I am so upset. I didn’t even go to work today. This weekend was suppose to be amazing. I picked Cody up and it wasn’t nothing like I had hoped. All I know is I feel sad and depressed. I don’t know how to deal with this feeling anymore. It’s been so long since I felt this bad.

My mom and I are even in to it over this. She is being so unreasonable. She isn’t talking to me. Whatever happen to it being my life?

Aside

What a day

Wow, just wow. That is all I have. I am so tired. Saturday during all the bad storms we had. My mom got hurt. She thought she broke her foot or at least hurt it really, really bad. Tried working on it Monday, well, but that evening. It was a total fail. Around 6ish mom calls me back to her house to take her to the ER. We didn’t get out until 2am. WTF? 🙁 Her foot isn’t broke a plus but still angry about having to wait that long.

I was so tired. I went to work just long enough to finish the book I was working on. Then I was so tired I started to blank out. I came home and went back to bed. I have felt like crap all day. I am looking forward to going to bed tonight.

I also finally got my book in from Amazon, The Virgin Suicides. I loved the movie. And so far, the movie seem to be pretty faithful to the book. Which makes me happy. 🙂 I am going to finish my pizza from Subway. Then head to bed. Night world.

8 days until my Cody James comes home. I am so happy.

Aside

Finally something

good happens. I mean, really nothing that bad has been going on but I am in a super good mood. I finally got another thing done on my big to do list. I reorganized my desk because I finally got a new one. I am giving my old one to Rowdy (Cody’s little brother). I needed something to hold up.

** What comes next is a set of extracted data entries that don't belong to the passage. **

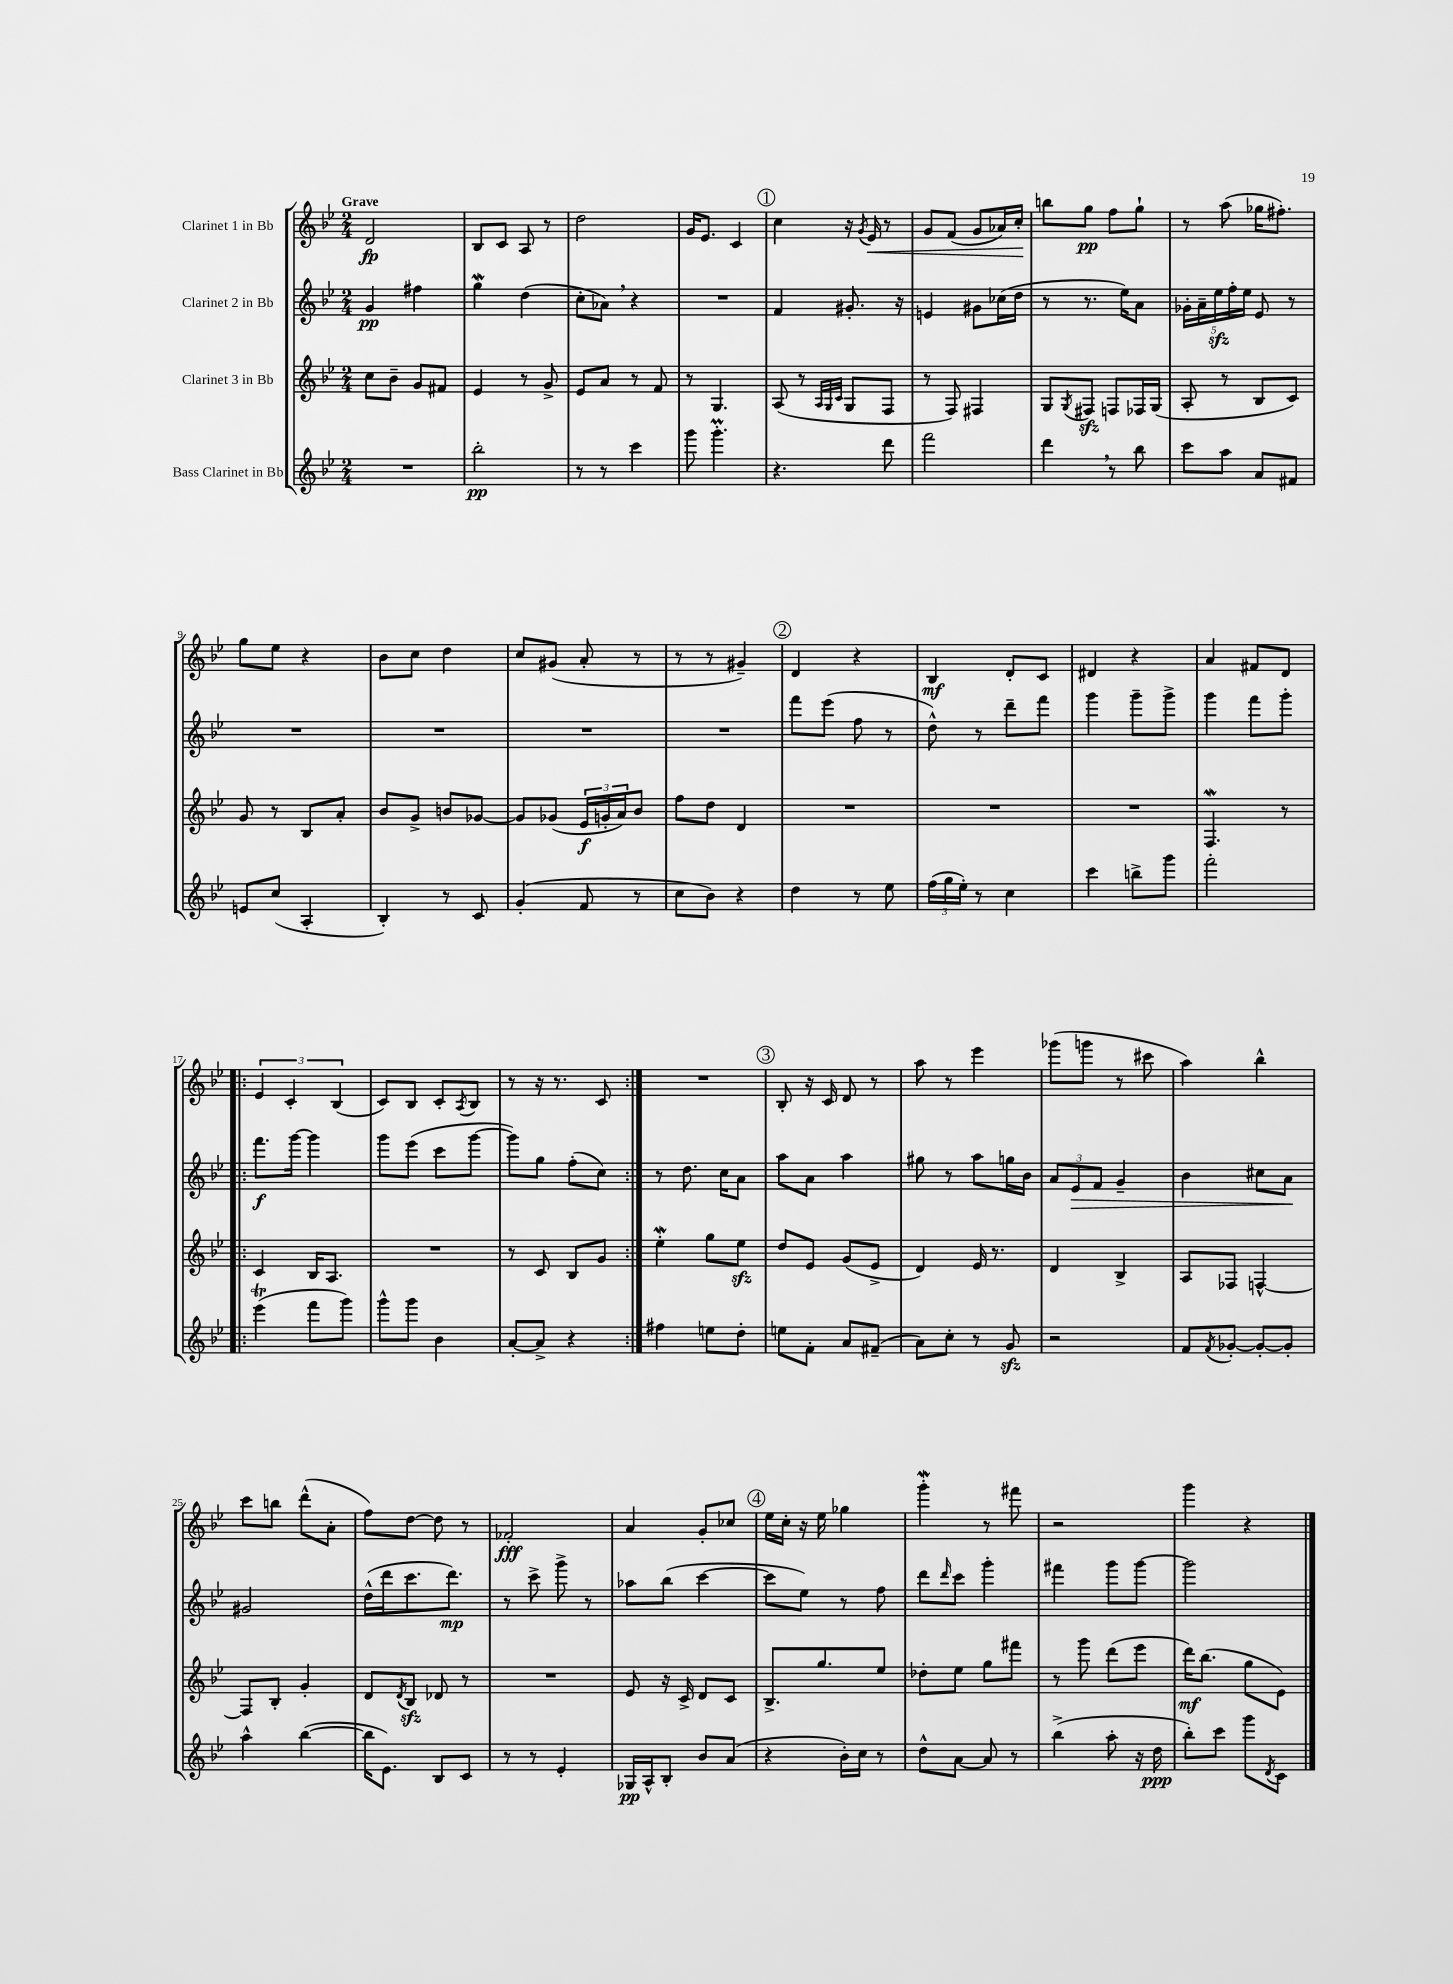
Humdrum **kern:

**kern	**kern	**kern	**kern
*staff4	*staff3	*staff2	*staff1
*clefG2	*clefG2	*clefG2	*clefG2
*k[b-e-]	*k[b-e-]	*k[b-e-]	*k[b-e-]
*M2/4	*M2/4	*M2/4	*M2/4
2r	8cc	4g	2d
.	8b-~	.	.
.	8g	4ff#	.
.	8f#	.	.
=	=	=	=
2bb-'	4e-	4gg	8B-
.	.	.	8c
.	8r	(4dd	8A
.	8g^	.	8r
=	=	=	=
8r	8e-	8cc'	2dd
8r	8a	8a-)	.
4ccc	8r	4r	.
.	8f	.	.
=	=	=	=
8ggg	8r	2r	16g
.	.	.	8.e-
4.ggg'	4.G	.	.
.	.	.	4c
=	=	=	=
4.r	(8A	4f	4cc
.	8r	.	.
.	32qqA	.	.
.	32qqG	.	.
.	32qqc	.	.
.	8G	8.g#'	16r
.	.	.	8qg
.	.	.	16e-
8ddd	8F	.	8r
.	.	16r	.
=	=	=	=
2fff	8r	4e	8g
.	8F)	.	(8f
.	4F#	8g#	8g
.	.	(16cc-	16a-)
.	.	16dd	16cc'
=	=	=	=
4ddd	8G	8r	8bb
.	8qG	.	.
.	8F#	8.r	8gg
8r	8F	.	8ff
.	.	16ee-)	.
8bb-	16F-	8a	8gg`
.	(16G	.	.
=	=	=	=
8ccc	8A'	20g-'	8r
.	.	20a~	.
.	.	20ee-	.
8aa	8r	.	(8aa
.	.	20ff'	.
.	.	20ee-	.
8a	8B-	8e-	16gg-
.	.	.	8.ff#')
8f#	8c)	8r	.
=	=	=	=
8e	8g	2r	8gg
(8cc	8r	.	8ee-
4A'	8B-	.	4r
.	8a'	.	.
=	=	=	=
4B-')	8b-	2r	8b-
.	8g^	.	8cc
8r	8b	.	4dd
8c	[8g-	.	.
=	=	=	=
(4g'	8g-]	2r	8cc
.	(8g-	.	(8g#
8f	24e-	.	8a'
.	24g'	.	.
.	24a)	.	.
8r	8b-	.	8r
=	=	=	=
8cc	8ff	2r	8r
8b-)	8dd	.	8r
4r	4d	.	4g#~)
=	=	=	=
4dd	2r	8fff	4d
.	.	(8eee-	.
8r	.	8ff	4r
8ee-	.	8r	.
=	=	=	=
(24ff	2r	8dd^^)	4B-
24gg	.	.	.
24ee-')	.	.	.
8r	.	8r	.
4cc	.	8ddd~	8d'
.	.	8fff	8c
=	=	=	=
4ccc	2r	4ggg	4d#
8bb^	.	8ggg~	4r
8ggg	.	8ggg^	.
=	=	=	=
2fff'	4.F	4ggg	4a
.	.	8fff	8f#
.	8r	8ggg'	8d
=!|:	=!|:	=!|:	=!|:
(4eee-	4c	8.fff	6e-
.	.	.	6c'
.	.	[16ggg	.
8fff	16B-	4ggg]	.
.	8.A	.	.
.	.	.	(6B-
8ggg)	.	.	.
=	=	=	=
8ggg^^	2r	8ggg	8c)
8ggg	.	(8eee-	8B-
4b-	.	8ccc	8c'
.	.	.	8qA
.	.	[8ggg	8B-
=	=	=	=
[8a'	8r	8ggg])	8r
8a^]	8c	8gg	16r
.	.	.	8.r
4r	8B-	(8ff'	.
.	8g	8cc)	8c
=:|!	=:|!	=:|!	=:|!
4ff#	4ee-'	8r	2r
.	.	8.dd	.
8ee	8gg	.	.
.	.	16cc	.
8dd'	8ee-	8a	.
=	=	=	=
8ee	8dd	8aa	8B-'
8f'	8e-	8a	16r
.	.	.	16c
8a	(8g	4aa	8d
(8f#~	8e-^	.	8r
=	=	=	=
8a)	4d)	8gg#	8aa
8cc'	.	8r	8r
8r	16e-	8aa	4eee-
.	8.r	.	.
8g	.	16gg	.
.	.	16b-	.
=	=	=	=
2r	4d	12a	(8ggg-
.	.	12e-	.
.	.	.	8ggg
.	.	12f	.
.	4B-^	4g~	8r
.	.	.	8ccc#
=	=	=	=
8f	8A	4b-	4aa)
8qf	.	.	.
[8g-'	8F-	.	.
8g-'_	[4F^^	8cc#	4bb-^^
8g-']	.	8a	.
=	=	=	=
4aa^^	8F]	2g#	8ccc
.	8B-'	.	8bb
([4bb-	4g'	.	(8ddd^^
.	.	.	8a'
=	=	=	=
16bb-]	8d	(16dd^^	8ff)
8.e-)	.	16ddd	.
.	8qd	.	.
.	8B-	8.ccc	[8dd
8B-	8d-	.	8dd]
.	.	8.ddd)	.
8c	8r	.	8r
=	=	=	=
8r	2r	8r	2f-'
8r	.	8ccc^	.
4e-'	.	8ggg^	.
.	.	8r	.
=	=	=	=
16G-	8e-	8aa-	4a
16A^^	.	.	.
8B-'	16r	(8bb-	.
.	16c^	.	.
8b-	8d	[4ccc	8g'
(8a	8c	.	8cc-
=	=	=	=
4r	8.B-^	8ccc]	16ee-
.	.	.	16cc'
.	.	8ee-)	16r
.	8.gg	.	16ee-
16b-')	.	8r	4gg-
16cc	.	.	.
8r	8ee-	8ff	.
=	=	=	=
8dd^^	8dd-'	8ddd	4ggg'
.	.	16qqddd	.
[8a	8ee-	8ccc	.
8a]	8gg	4ggg'	8r
8r	8fff#	.	8fff#
=	=	=	=
(4bb-^	8r	4fff#	2r
.	8ggg	.	.
8aa'	(8ddd	8ggg	.
16r	8eee-	[8ggg	.
16dd	.	.	.
=	=	=	=
8bb-')	16ddd)	2ggg]	4ggg
.	(8.bb-	.	.
8ccc	.	.	.
8ggg	8gg	.	4r
8qd	.	.	.
8c	8e-)	.	.
==	==	==	==
*-	*-	*-	*-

This one is an L shaped glass and metal. I will upload pictures in the next few days. I am so happy. My office finally looks like an office, not a room that happens to have a computer in it. I have some before, before pictures. Then I have some before pictures from a couple of days ago before I got my desk. The before, before pictures is when we first moved in. It was so bad.

I work tomorrow. Tuesday is going to be a kind of a busy day. I plan on going to BG, were I have to get my AC “juiced up” and then I have to get two new tires and then all four balanced so I can drive to MO by myself safely. I am scared about that part.

And then I have to go talk to BGTC about my COMPASS test and see if I have to get anything besides my transcript to them. I’m not too worried about the COMPASS test because even if I do poorly on it, which I don’t think I will but if I do. I just have to take some pre-college classes. Since my ACT scores don’t count anymore. It’s only been 6 years since I was in high school. Crazy talk.

I am now off track about what I wanted to blog about because Cody called and I got busy booking a hotel for the night I pick Cody up. We are going to hang out with a couple in St. Louis. One of Cody’s army buddies (he trained with at Basic/AIT.) and his buddy’s wife, I hope to talk Cody into taking me to St. Louis zoo since I haven’t been in years.